DATA FOR REVIEW ▸
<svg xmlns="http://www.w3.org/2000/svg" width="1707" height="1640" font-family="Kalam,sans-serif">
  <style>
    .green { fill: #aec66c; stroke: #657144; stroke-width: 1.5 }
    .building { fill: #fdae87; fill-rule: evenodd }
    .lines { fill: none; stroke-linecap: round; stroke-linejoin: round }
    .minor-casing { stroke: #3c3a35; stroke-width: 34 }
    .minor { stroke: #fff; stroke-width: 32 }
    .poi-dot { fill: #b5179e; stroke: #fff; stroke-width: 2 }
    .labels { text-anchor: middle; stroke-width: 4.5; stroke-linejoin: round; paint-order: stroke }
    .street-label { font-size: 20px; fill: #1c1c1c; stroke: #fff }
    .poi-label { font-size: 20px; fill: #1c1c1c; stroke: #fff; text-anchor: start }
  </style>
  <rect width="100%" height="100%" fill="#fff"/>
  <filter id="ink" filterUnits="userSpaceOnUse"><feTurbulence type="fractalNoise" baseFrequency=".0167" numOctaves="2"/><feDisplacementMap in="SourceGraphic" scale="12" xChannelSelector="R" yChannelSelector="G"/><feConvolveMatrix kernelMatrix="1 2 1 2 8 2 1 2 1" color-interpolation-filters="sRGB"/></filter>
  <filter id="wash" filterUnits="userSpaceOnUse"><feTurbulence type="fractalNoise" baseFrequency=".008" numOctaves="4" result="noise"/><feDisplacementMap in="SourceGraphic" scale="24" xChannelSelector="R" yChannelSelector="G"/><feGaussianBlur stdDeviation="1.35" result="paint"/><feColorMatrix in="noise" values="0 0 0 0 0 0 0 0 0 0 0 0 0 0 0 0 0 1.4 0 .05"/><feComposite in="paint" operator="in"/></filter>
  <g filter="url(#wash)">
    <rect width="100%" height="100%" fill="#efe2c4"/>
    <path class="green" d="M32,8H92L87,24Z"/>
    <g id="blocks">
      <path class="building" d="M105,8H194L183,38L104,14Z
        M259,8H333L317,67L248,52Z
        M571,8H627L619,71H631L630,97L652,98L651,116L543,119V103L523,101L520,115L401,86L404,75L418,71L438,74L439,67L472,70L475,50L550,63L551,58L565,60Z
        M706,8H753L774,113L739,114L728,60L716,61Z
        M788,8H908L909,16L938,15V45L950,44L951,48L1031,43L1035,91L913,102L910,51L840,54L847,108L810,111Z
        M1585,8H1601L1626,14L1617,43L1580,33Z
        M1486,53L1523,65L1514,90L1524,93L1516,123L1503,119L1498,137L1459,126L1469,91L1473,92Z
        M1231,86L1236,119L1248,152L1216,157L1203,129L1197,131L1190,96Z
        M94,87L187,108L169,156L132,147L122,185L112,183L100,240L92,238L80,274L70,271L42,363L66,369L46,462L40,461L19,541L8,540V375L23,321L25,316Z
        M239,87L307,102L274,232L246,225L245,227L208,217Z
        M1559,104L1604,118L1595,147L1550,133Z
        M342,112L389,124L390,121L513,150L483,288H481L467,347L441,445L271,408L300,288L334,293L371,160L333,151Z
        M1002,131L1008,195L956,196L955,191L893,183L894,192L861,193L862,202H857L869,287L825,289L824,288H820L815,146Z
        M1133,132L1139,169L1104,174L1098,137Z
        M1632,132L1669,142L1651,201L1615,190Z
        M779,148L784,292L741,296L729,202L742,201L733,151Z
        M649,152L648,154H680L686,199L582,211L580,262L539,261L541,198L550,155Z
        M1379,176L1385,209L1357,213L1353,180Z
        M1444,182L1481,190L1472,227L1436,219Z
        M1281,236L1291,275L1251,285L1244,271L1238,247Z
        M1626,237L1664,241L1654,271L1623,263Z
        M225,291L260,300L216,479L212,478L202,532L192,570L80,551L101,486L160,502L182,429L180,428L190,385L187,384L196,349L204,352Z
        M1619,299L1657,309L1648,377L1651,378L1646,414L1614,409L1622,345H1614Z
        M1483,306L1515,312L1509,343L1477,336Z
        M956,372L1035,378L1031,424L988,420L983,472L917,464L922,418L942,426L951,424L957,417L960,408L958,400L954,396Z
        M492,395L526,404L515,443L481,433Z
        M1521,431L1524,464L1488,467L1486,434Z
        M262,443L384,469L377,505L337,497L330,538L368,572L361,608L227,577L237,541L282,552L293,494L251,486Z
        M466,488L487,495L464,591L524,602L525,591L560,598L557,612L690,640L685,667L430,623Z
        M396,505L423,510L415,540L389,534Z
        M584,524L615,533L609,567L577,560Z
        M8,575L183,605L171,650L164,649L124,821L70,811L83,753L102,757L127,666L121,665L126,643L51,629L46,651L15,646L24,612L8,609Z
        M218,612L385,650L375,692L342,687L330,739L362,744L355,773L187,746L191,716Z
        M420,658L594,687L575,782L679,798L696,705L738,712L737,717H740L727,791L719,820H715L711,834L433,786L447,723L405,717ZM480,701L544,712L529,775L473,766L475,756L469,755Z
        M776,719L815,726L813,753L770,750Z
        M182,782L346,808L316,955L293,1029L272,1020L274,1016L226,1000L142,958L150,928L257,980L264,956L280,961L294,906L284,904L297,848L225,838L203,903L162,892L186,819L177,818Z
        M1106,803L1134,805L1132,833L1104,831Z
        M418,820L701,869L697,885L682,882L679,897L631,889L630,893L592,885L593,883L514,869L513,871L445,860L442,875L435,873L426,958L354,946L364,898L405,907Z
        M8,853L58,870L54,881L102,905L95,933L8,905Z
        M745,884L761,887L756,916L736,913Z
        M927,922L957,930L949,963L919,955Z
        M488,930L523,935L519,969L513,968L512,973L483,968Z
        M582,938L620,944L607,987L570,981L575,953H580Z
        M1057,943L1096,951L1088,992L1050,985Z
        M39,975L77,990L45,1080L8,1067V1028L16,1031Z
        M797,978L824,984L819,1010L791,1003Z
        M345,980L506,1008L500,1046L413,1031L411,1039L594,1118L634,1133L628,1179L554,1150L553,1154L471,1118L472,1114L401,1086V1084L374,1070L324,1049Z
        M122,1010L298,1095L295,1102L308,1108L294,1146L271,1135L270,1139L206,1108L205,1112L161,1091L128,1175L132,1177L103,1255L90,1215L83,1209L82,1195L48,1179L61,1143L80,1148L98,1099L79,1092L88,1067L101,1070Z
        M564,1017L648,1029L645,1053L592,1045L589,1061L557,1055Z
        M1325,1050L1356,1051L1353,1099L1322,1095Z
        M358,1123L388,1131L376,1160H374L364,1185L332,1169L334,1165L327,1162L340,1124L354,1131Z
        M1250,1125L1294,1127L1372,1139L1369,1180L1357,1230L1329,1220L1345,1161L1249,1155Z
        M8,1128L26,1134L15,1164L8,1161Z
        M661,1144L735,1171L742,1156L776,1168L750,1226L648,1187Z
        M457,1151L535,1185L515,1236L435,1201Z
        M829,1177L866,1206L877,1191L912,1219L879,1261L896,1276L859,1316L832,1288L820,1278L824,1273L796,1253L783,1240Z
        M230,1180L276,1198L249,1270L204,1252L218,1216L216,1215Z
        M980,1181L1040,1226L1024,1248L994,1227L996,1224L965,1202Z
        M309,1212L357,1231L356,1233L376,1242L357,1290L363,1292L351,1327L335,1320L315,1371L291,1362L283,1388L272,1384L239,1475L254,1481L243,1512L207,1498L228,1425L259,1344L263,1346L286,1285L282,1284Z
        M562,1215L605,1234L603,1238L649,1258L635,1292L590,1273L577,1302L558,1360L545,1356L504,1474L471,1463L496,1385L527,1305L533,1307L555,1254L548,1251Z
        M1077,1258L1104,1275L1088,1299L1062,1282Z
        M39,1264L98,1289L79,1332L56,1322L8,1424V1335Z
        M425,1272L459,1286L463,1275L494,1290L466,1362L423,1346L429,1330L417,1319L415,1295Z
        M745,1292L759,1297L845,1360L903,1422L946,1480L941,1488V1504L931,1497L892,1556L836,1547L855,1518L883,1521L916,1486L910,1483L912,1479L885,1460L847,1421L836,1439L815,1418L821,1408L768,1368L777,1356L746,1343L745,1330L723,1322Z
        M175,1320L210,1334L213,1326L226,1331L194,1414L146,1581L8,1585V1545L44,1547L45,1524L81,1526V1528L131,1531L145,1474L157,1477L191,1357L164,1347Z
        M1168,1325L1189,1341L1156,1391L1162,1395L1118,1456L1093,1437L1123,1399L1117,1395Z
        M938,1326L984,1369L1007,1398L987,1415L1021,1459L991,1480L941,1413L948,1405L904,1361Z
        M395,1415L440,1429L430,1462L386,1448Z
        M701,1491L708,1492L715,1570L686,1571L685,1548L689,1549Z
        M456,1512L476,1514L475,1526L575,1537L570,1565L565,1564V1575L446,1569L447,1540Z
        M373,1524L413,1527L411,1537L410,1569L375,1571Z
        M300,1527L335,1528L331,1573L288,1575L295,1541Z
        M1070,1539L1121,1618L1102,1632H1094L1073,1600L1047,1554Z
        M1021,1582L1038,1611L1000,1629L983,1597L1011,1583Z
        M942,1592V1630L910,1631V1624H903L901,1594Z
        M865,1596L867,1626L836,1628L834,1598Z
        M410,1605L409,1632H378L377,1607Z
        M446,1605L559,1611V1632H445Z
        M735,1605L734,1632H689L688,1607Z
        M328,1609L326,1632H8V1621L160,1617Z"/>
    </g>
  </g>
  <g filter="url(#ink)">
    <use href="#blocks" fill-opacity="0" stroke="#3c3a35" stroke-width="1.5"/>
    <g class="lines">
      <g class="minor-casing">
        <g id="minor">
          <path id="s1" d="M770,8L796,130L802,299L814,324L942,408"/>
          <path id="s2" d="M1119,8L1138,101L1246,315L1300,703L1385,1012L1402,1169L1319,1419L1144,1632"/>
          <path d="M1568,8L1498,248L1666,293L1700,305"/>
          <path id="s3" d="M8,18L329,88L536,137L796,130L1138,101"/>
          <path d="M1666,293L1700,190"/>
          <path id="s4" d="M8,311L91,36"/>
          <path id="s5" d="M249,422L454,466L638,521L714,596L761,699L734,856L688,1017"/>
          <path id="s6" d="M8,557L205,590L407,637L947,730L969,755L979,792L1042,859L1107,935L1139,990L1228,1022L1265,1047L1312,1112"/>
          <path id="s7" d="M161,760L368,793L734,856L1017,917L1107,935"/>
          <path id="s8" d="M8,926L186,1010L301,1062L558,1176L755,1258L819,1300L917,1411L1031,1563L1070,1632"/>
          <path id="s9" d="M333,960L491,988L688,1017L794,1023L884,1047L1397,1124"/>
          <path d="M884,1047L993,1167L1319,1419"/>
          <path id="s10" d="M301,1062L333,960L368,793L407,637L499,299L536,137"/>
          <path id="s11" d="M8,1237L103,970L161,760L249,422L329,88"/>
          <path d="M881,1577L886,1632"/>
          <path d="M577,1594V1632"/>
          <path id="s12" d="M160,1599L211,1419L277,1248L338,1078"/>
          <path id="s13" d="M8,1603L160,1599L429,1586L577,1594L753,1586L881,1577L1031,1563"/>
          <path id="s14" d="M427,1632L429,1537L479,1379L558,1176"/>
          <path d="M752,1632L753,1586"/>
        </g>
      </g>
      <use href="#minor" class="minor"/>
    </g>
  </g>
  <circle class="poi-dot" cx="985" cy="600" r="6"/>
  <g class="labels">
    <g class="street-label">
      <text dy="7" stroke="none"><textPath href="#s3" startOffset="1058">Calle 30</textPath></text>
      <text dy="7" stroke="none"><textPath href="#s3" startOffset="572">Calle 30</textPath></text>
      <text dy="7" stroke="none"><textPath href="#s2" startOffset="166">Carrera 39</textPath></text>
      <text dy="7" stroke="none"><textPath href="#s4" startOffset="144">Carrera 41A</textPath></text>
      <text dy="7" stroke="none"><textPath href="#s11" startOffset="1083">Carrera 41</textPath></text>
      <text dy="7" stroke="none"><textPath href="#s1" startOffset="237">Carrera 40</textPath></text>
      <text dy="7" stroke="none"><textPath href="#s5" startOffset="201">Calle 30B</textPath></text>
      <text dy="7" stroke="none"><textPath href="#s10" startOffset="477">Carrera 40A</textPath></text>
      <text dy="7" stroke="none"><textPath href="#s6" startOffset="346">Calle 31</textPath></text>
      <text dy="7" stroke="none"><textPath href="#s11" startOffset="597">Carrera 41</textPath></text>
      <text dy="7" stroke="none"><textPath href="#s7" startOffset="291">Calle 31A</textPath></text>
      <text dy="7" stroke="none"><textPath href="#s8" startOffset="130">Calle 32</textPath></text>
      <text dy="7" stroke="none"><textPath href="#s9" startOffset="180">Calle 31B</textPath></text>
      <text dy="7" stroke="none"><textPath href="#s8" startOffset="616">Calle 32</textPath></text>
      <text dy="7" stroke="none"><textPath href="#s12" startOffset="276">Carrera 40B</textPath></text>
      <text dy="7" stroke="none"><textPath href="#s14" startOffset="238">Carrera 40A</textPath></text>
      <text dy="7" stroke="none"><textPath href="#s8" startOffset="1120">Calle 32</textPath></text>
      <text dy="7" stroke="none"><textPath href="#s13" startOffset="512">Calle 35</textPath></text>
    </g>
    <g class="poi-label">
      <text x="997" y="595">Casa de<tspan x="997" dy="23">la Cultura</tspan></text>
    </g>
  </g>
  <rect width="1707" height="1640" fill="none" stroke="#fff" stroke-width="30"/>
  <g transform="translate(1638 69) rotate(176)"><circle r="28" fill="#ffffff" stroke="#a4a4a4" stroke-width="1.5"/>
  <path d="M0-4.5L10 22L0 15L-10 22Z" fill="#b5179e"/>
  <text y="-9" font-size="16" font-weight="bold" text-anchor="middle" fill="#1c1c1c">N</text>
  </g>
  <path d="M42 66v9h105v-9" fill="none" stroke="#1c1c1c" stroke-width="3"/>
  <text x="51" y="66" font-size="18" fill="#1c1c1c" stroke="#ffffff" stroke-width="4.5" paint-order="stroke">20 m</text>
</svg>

THE TASK ▸ Every line that includes "lines" must be copied from the material above.

SOLVED PROBLEM ▸
    .lines { fill: none; stroke-linecap: round; stroke-linejoin: round }
    <g class="lines">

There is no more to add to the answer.